Estivemos silenciosos largo tempo. Tudo estava já dito. Souilik, acompanhado de Akéion, foi inspecionar pela última vez o Ulna-ten-Sillon. Maquinalmente, eu brincava com a minha pistola térmica. Essine, Ulna e Beichit trocavam impressões em tom muito baixo.
Souilik voltou. — Irmão, chegou a hora! Lembre-se de que o Conselho quer informações e não façanhas. Seja prudente e… regresse.
Inclinado para mim, sussurrou: — Os Sinzus são muito valentes. Refreia Akéion!
Chegamos perto do ksill. Souilik me abraçou pela última vez e afastou-se correndo.
Essine e Beichit acenaram de longe. Ulna já estava a bordo. Me curvei e, com o coração aos saltos, entrei.
Decolamos assim que a porta se fechou. Tinha sido combinado com Souilik que nos demoraríamos no ahun 2,5 basikes e que não mudaríamos de direção em caso algum. Assim os Hiss saberiam onde nos encontrar em caso de acidente. Não deveríamos demorar mais de vinte dias ellianos.
Saímos do ahun no momento combinado. Nos écrans via-se um negro de tinta, salpicado de pequenos luzeiros ovais: eram as galáxias ainda vivas. A mais próxima quase cobria a Lua. Akéion apontou-a e disse:
— Deve ser o universo dos Kaïens. Chegamos.
Se, por artes mágicas, tivéssemos a nossa disposição um telescópio de potência infinita, poderíamos ver este universo, não como é atualmente, mas como era há quinhentos mil anos.
Num écran especial, funcionando segundo o princípio do radar, as ondas sness, propagando-se dez vezes mais rapidamente do que a luz, desenhavam um planeta Deve ser este o mais próximo planeta, que, segundo Souilik, nos serve perfeitamente — notou Ulna.
— Vamos descer — respondeu Akéion. — Aos postos de combate!
Tomei o comando das armas. Por um écran colocado na minha frente eu vigiava todas as direções. Ulna me ajudava com um écran mais sensível, que permitia ampliar, a nossa vontade, esta ou aquela zona.
— Vamos baixar, Slair, a zona de calor!
Baixei o manípulo respectivo.
Imediatamente o ksill ficou rodeado duma zona de 300°, temperatura suficiente para aniquilar qualquer Mislik, mas inofensiva para nós, desde que envergássemos os nossos escafandros.
A superfície do planeta aproximava-se com rapidez e começamos a analisá-la detalhadamente: viam-se montanhas, ribeiras geladas e os oceanos secos Continuávamos a descer.
De repente notei uma enorme forma piramidal, extraordinariamente regular.
Mostrei a Ulna, que, regulando o visor, pôde vê-la em pormenor.
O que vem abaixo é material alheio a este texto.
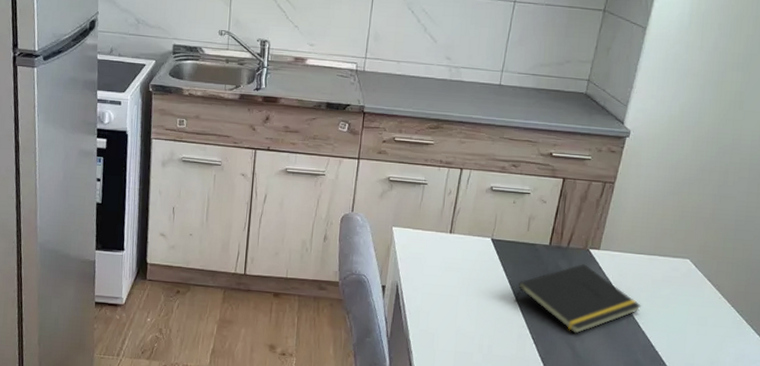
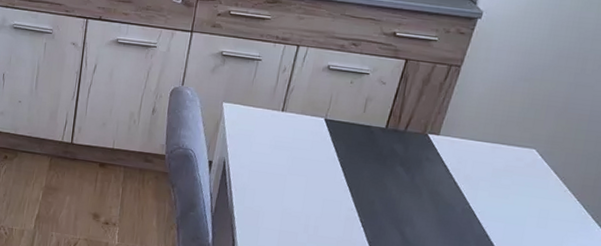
notepad: present [514,264,641,334] -> none [344,149,479,220]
Ouvi-a murmurar:
— Oh! Meu Deus Etahan! Um planeta humano!
Era, de fato, uma cidade, ou, pelo menos, o que dela restava.
Devia cobrir milhares de hectares e parecia desdobrar-se em obeliscos e campanários altíssimos, subindo vertiginosamente em direção ao céu. O mais alto, ao centro, terminava a mais de mil metros.
Fiquei admirando o espetáculo. Que fantástica civilização teria erigido esta cidade, destruída, decerto, há milhões de anos? Como você sabe, sempre tive a paixão da arqueologia, o que me levou a pedir a Akéion para desembarcar.
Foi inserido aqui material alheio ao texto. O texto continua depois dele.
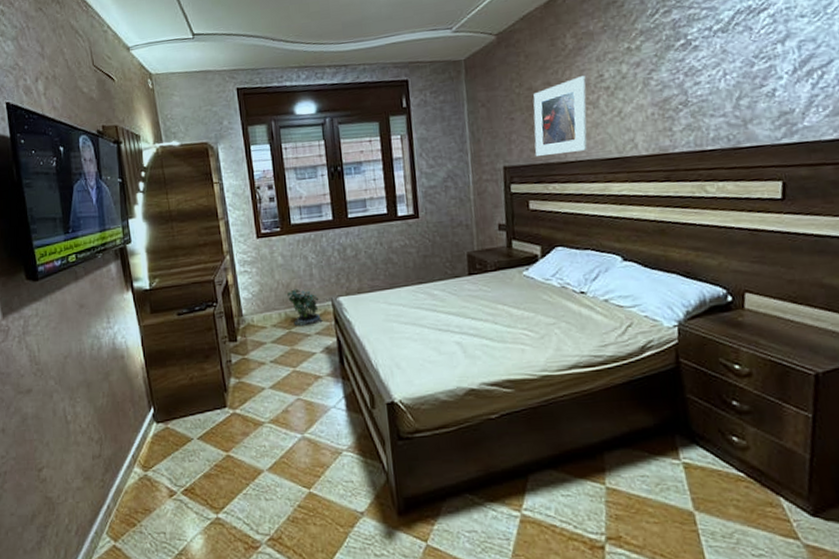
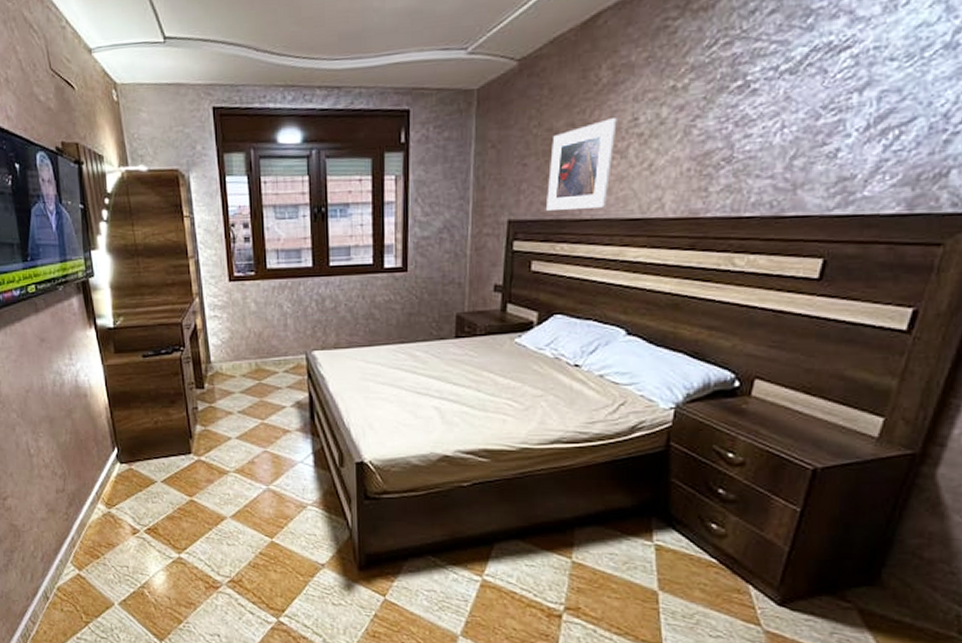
potted plant: present [287,288,323,326] -> none [259,338,295,378]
— Vamos contornar primeiro o planeta; se não encontrarmos Milsliks, desembarcaremos.
Horas e horas vimos desfilar continentes gelados. Vimos mais ruínas, mas não tão imponentes. Apesar de voarmos muito baixo, não avistamos qualquer Mislik.
Voltamos, então, para a fantástica cidade morta.
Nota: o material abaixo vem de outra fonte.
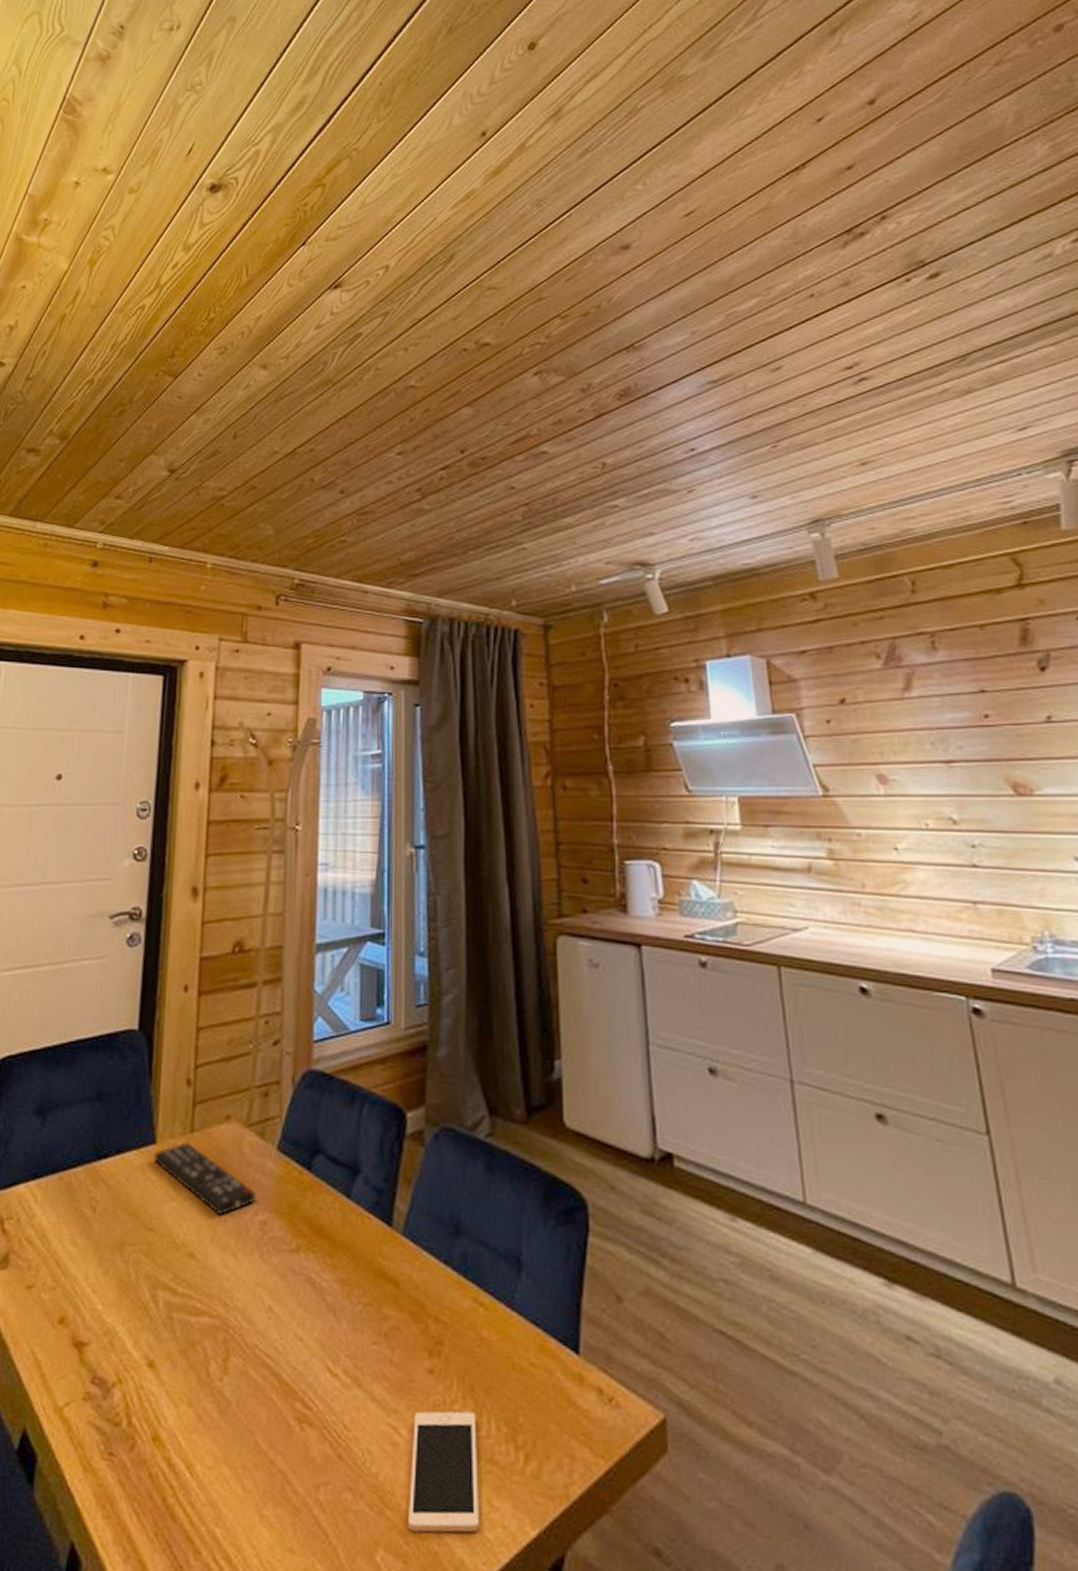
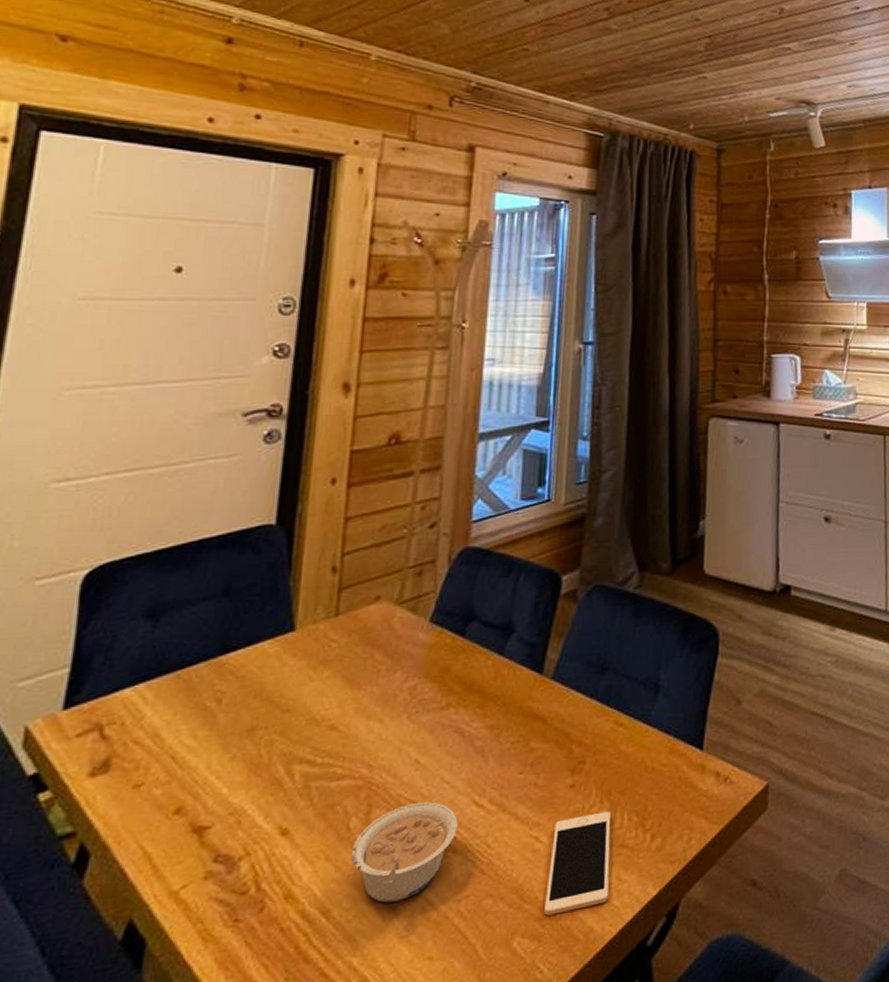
remote control: present [154,1142,256,1215] -> none [292,625,406,687]
legume: none [211,1357,313,1472] -> present [351,802,458,903]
Sob a luz do projetor, as construções brilhavam: pareciam de gelo e ouro. Aterrissamos numa praça enorme, ao pé de uma torre cujo cimo se perdia nos céus.
Decidiu-se que só Ulna e eu fôssemos a terra, ficando Akéion a bordo do ksill, pronto para qualquer eventualidade.
Envergamos os escafandros e saímos, munidos de reservas de ar para doze horas, alimentação sintética, armas e munições.
Hesitamos um pouco sobre a direção a tomar. O ksill tinha aterrissado numa praça vagamente circular, que parecia esmagada por construções enormes. O ar vaporizava-se em contacto com a zona quente, e rapidamente o nevoeiro escondeu o nosso aparelho Não nos inquietamos e seguimos em frente.
Entramos numa rua completamente coberta. Todas as portas, de metal verde, estavam cerradas. Pareciam estranhamente baixas se cotejadas com a grandeza das construções.
Continuamos cerca de quilômetro, sempre em frente, desprezando as transversais, a fim de evitar desnorteamentos. As fachadas apresentavam-se muito nuas, sem inscrições nem esculturas que dessem quaisquer indicações sobre os seus desaparecidos construtores.